WORK INSTRUCTIONS: Extend the mailing-list thread on the grapheme case-insensitive RFC, picking up after its final line.

[TEXT BLOCK]

2025年7月14日(月) 19:22 Derick Rethans <derick@php.net>:
On Wed, 9 Jul 2025, youkidearitai wrote:
> Hi, Internals
>
> I changed below the RFC.
> - PHP: rfc:grapheme_add_locale_for_case_insensitive
> Pull request is below:
> - [RFC] Add a locale for grapheme case-insensitive functions by youkidearitai · Pull Request #18792 · php/php-src · GitHub
>
> Change point is below:
> - Add a strength for grapheme_* functions
> - Affect to all over the world characters, ex: Ideographic Variation
> Sequence(IVS)
> - Use Collator object const values.
These settings are indeed important for these functions, but I can't get
around the fact that it makes these APIs really cluttered and
complicated — something that many functions in the grapheme_ / intl
extension already suffer from.
Is this API really the best way?
> $locale parameter is not change anything. Because I could not find any way.
It seems that I came to a similar conclusion, but locales are much more
complicated than just languageCode_regionCode (for example, see
php-text/tests/text-contains.phpt at main · derickr/php-text · GitHub)
You also don't really need a strength argument, as you can 'encode' that
in the locale name, like: 'nb_NO-u-ks-primary' (I know, it's rather ugly
and the list of options is vast:
Unicode Locale Data Markup Language (LDML) Part 5: Collation
cheers,
Derick
Hi, Derick
Thank you very much for response.

[/TEXT BLOCK]
[SUPPLIED INFORMATION]

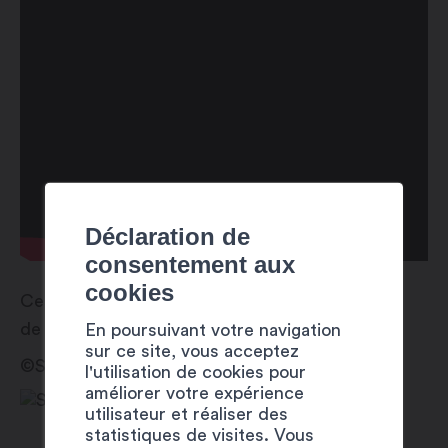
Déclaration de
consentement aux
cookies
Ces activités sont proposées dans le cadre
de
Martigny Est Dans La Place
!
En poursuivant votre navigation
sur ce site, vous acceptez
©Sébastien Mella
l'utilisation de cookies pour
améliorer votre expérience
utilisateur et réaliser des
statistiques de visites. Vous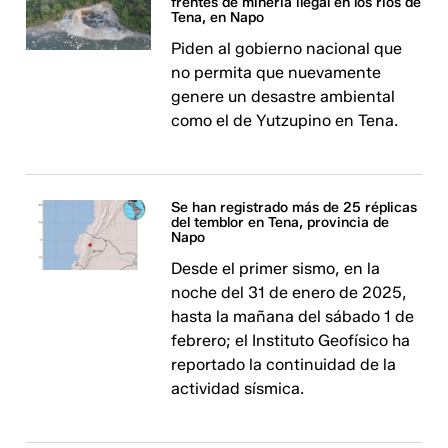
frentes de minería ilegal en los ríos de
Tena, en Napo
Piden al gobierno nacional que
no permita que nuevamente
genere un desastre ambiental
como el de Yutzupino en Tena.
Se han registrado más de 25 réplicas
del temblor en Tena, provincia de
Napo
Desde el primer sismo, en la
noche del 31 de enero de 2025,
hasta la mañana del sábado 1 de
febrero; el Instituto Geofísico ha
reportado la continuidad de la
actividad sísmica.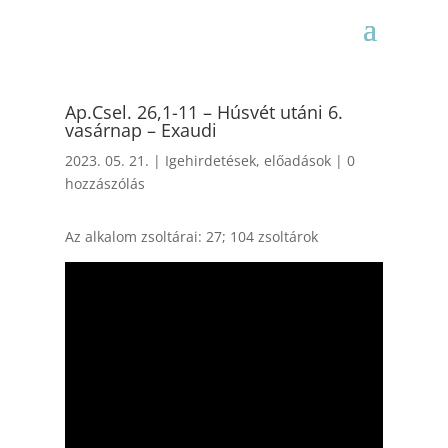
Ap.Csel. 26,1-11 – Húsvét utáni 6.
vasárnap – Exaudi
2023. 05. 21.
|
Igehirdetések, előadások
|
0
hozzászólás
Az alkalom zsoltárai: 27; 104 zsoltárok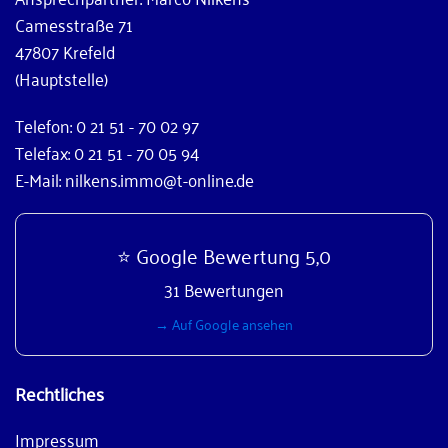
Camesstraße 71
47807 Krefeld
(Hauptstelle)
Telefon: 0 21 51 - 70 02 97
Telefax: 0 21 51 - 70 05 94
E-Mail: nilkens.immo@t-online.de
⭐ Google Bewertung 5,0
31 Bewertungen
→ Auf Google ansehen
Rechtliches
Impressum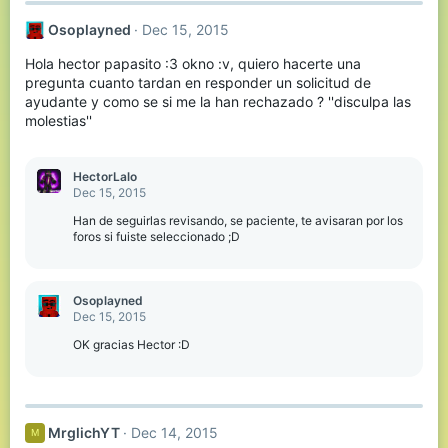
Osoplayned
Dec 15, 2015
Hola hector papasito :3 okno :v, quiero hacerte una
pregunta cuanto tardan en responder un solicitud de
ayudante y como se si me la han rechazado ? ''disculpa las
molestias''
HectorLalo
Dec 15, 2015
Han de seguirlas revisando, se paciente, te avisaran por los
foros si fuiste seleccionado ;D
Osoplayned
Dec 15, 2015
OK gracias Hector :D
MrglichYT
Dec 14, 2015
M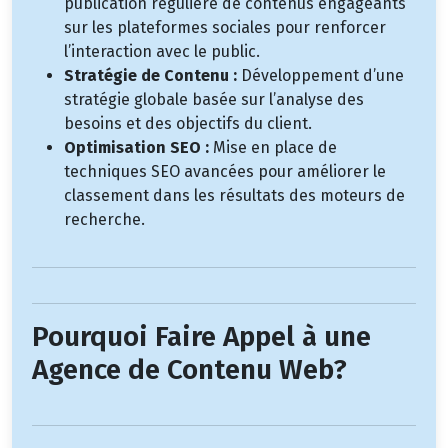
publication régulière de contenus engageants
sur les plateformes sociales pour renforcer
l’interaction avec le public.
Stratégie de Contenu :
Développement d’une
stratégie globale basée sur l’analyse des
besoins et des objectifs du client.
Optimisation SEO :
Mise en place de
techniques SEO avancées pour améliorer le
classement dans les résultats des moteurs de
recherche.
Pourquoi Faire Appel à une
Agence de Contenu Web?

[/SUPPLIED INFORMATION]

ANSWER BOX:
Is this API really the best way?
I reconsidered the function signature based on what you said.
It seems that I came to a similar conclusion, but locales are much more
complicated than just languageCode_regionCode (for example, see
php-text/tests/text-contains.phpt at main · derickr/php-text · GitHub)
You also don't really need a strength argument, as you can 'encode' that
in the locale name, like: 'nb_NO-u-ks-primary' (I know, it's rather ugly
and the list of options is vast:
Unicode Locale Data Markup Language (LDML) Part 5: Collation
Indeed, since strength can be specified in the locale,
I thought it would be better to specify it in the locale rather than
as a parameter for strength.
For example, The grapheme_* functions can detect difference for IVS.
$ sapi/cli/php -r 'var_dump(grapheme_levenshtein("\u{908A}",
"\u{908A}\u{E0101}", locale: "ja_JP-u-ks-identic"));'
int(1)
$ sapi/cli/php -r 'var_dump(grapheme_levenshtein("\u{908A}",
"\u{908A}\u{E0101}"));'
int(0)
$ sapi/cli/php -r 'var_dump(grapheme_strpos("\u{908A}", "\u{908A}\u{E0101}"));'
int(0)
$ sapi/cli/php -r 'var_dump(grapheme_strpos("\u{908A}",
"\u{908A}\u{E0101}", locale: "ja_JP-u-ks-identic"));'
bool(false)
Since ideographic characters also have identities (e.g., names), we
would like to make IVS compatible with them.
However, it should be simple, so we should compromise somewhere.
Regards
Yuya
--
---------------------------
Yuya Hamada (tekimen)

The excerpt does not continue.